24 de agosto de 2010

Diário de Bitita

Quando fui trabalhar na casa do farmacêutico Manoel Magalhães, todos estavam alegres por hospedarem seu sobrinho padre Geraldo. Consideravam-se importantes por terem um padre na família. Ele tinha acabado de chegar de Roma, ia rezar uma missa e todo mundo estavam convidado.

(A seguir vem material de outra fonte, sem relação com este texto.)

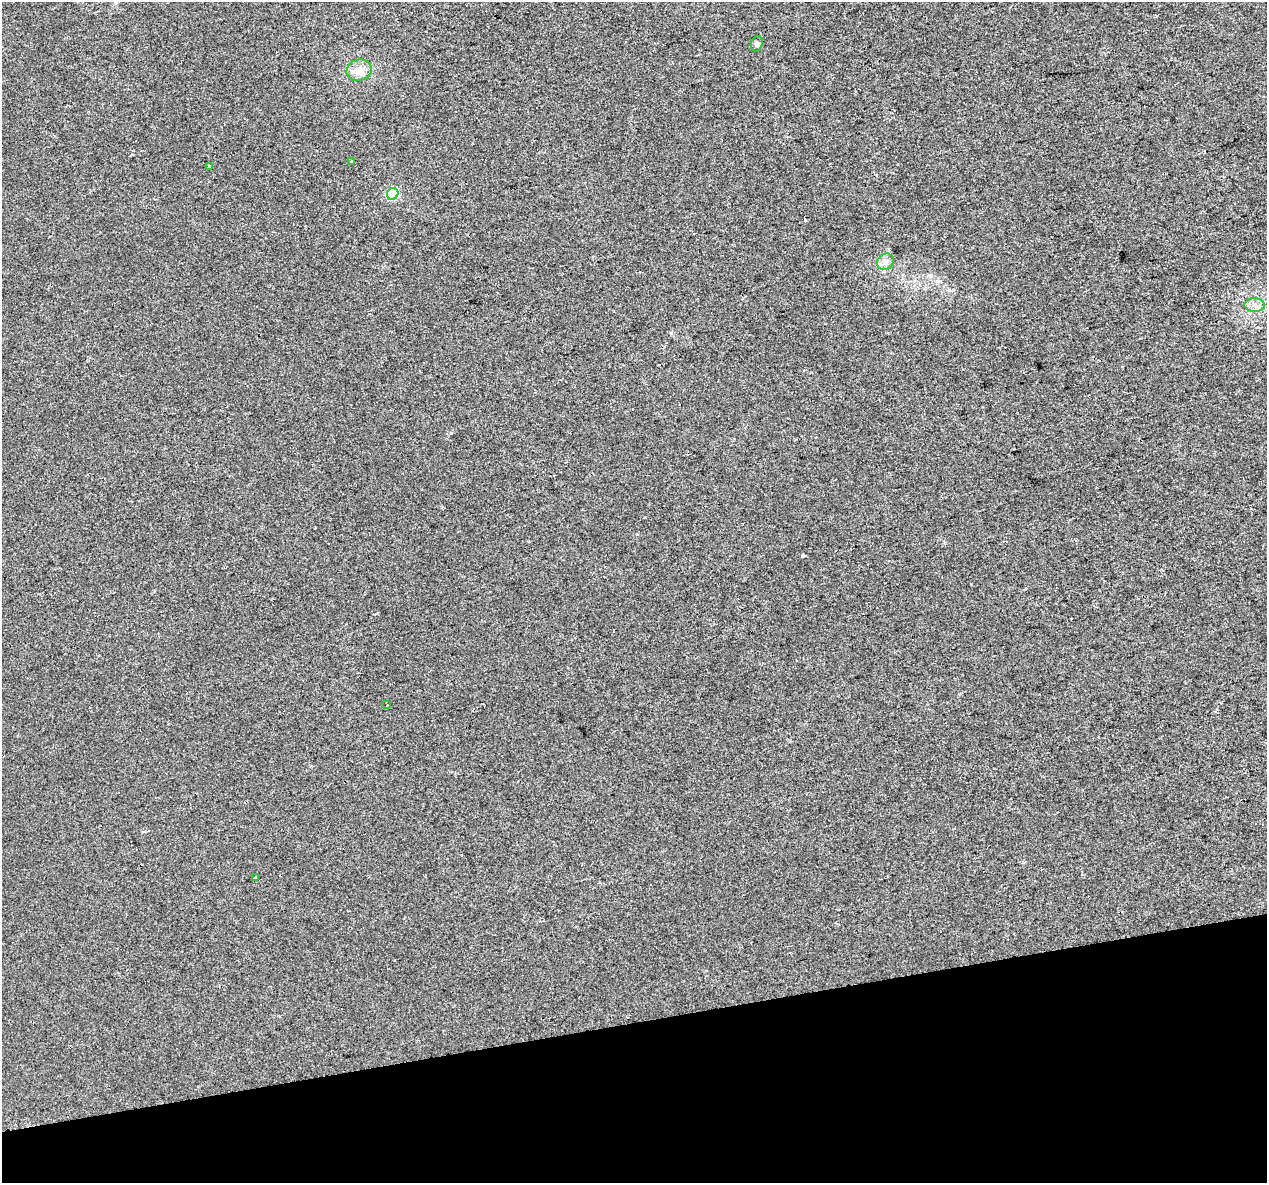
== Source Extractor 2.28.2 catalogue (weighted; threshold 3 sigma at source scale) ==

Eu não conhecia a casa. Só conhecia a cozinha e o quintal. Quando começou o reboliço lá dentro, eu só ouvia a palavra: “Sumiu! Sumiu! Só pode ter sido ela”. Eu estava estendendo a roupa quando vi chegarem dois soldados.
-Vamos, vamos, vagabunda! Ladra! Nojenta!
Assustei:
- O que aconteceu?
- Ainda pergunta, cara-de-pau! Você roubou dez mil-réis do padre Geraldo.
Era dez horas da manhã. Logo a notícia circulou.
- A Bitita roubou CEM MIL-RÉIS do padre Geraldo.
- Credo! Ela vai pro inferno!
- Vai mesmo, mas antes de ir pro inferno vai pra cadeia.
Foram avisar minha mãe. É a única pessoa que está sempre presente nas alegrias ou desgraças. Doeu quando ela perguntou:
- Você roubou Bitita?
- Não senhora! Eu nunca vi dez mil-reis.
Meu desejo era conhecer uma cédula de dez mil, duzentos, quinhentos e quem sabe até de um conto de reis. Estas nunca tinha visto. Só conhecia as de cinqüenta , vinte, dez, cinco, dois e um mil-reis.
Fui presa por dois soldados e um sargento. Pensei que eles iam me obrigar a percorrer as ruas com as crianças gritando em coro: “- A Bitita roubou dez mil-reis do padre! A Bitita roubou dez mil-reis do padre!”
Naquele dia compreendi que todo negro deveria esperar por isso. Me levaram pra delegacia. Quando o soldado levantou a mão pra me bater o telefone tocou. Era o padre Geraldo avisando que tinha encontrado o dinheiro, que ele mesmo havia escondido num maço de cigarros. Ele não pediu perdão, só mandou a polícia me soltar pra eu voltar pro trabalho.